つまり、MyTxServiceMySimpleTxServiceは同じように解釈されてほしい。

import static tx.Transactional.TxType.REQUIRED;

@Transactional(REQUIRED)
public class MyTxService {}
@TxRequired
public class MySimpleTxService {}

値の上書きを伴う合成

public @interface Range {
long min() default Long.MIN_VALUE;
long max() default Long.MAX_VALUE;
}

@Rangeに対して@Positiveという値を絞り込んだアノテーションを作る。

@Range(min = 0L)
public @interface Positive {
long max();
}

@Positiveは、max を上書きできるが、min は上書きできない。 @Rangeでは、max を設定しない場合、Long.MAX_VALUEがデフォルト値として適用されるが、@Positiveでは max を設定しなければならない。
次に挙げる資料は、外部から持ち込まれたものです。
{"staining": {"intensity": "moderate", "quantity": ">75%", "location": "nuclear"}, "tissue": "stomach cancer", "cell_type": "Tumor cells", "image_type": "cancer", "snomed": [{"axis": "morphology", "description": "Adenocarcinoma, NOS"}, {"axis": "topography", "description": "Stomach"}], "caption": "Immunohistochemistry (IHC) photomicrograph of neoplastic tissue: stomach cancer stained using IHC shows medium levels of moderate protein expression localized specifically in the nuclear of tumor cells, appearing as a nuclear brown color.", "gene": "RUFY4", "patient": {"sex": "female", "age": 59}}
以下の例では、val と pos は同じ意味をもつが、デフォルト値のある@Rangeとデフォルト値の無い@Positiveではコンパイルエラーの出力が異なる。

public class MyClass {
@Range(min = 0, max = 200)
long val;
@Positive(max = 200)
long pos;
}

発生する問題

値がコンフリクトする

@Positiveとは逆のアノテーションを作成する。

@Range(max = 0L)
public @interface Negative {
long min();
}

以下のように宣言できてしまう。

public class Conflicts {
@Positive(max = 100)
@Negative(min = -100)
long val;
}

これは、以下のように解釈されるべきだ。

public class Conflicts {
@Range(min = 0, max = 100)
@Range(min = -100, max = 0)
long val;
}

これは二つの問題がある。

  • @Rangeは Repeatable ではないが、暗黙裡に Repeat している。
    • 展開した状態で評価することでコンパイルエラーとして検出すべき
  • min と max の値がそれぞれ矛盾している。どの値を採用すべきか?
    • 値が矛盾しているが果たしてエラーか?

値をマージして良いか不明瞭なケース

二つのアノテーションがある。

import static java.lang.annotation.ElementType.*;
@java.lang.annotation.Target({ TYPE, METHOD })
public @interface TypeAndMethod {}
import static java.lang.annotation.ElementType.*;
@java.lang.annotation.Target({ TYPE, FIELD, PARAMETER })
public @interface FieldAndArgs {}

これらを使って新しいアノテーションを作る。

@TypeAndMethod
@FieldAndArgs
public @interface WideTarget {}

@Targetアノテーションの value をマージして良いか不明瞭である。@Merge等のマーカを定義するのだろうか。

定義が循環するケース

アノテーションが相互参照していると解決が終わらなくなる可能性がある。

@Boros
public @interface Ouro {}
@Ouro
public @interface Boros {}

解決の階層にリミットを設けるか、循環を検知してエラーにする必要がある。

どうやって集約するのか

既存のやり方

Groovy

@groovy.transform.AnnotationCollectorを宣言すると、そこを起点に集約処理が為される。

CDI

@Stereotypeがあり一緒に宣言されているアノテーションが集約される

Spring4

リフレクションベースの実装で、何でも合成できるようになっている。 処理コストが随分と高そうな印象。

TomEE の中の人のアイディア

dblevins の書いたエントリでは@Metatypeが付いてるものをアノテートするとまとめられる。

Bean Validation

BeanValidation では@OverridesAttributeを使うと値の上書きと共に、当該アノテーションに宣言されているアノテーションの継承のような事ができる。

つまり、Bean Validation では Constraint を宣言する際には合成できるよう Target に ANNOTATION_TYPE を付けることが望ましいのか。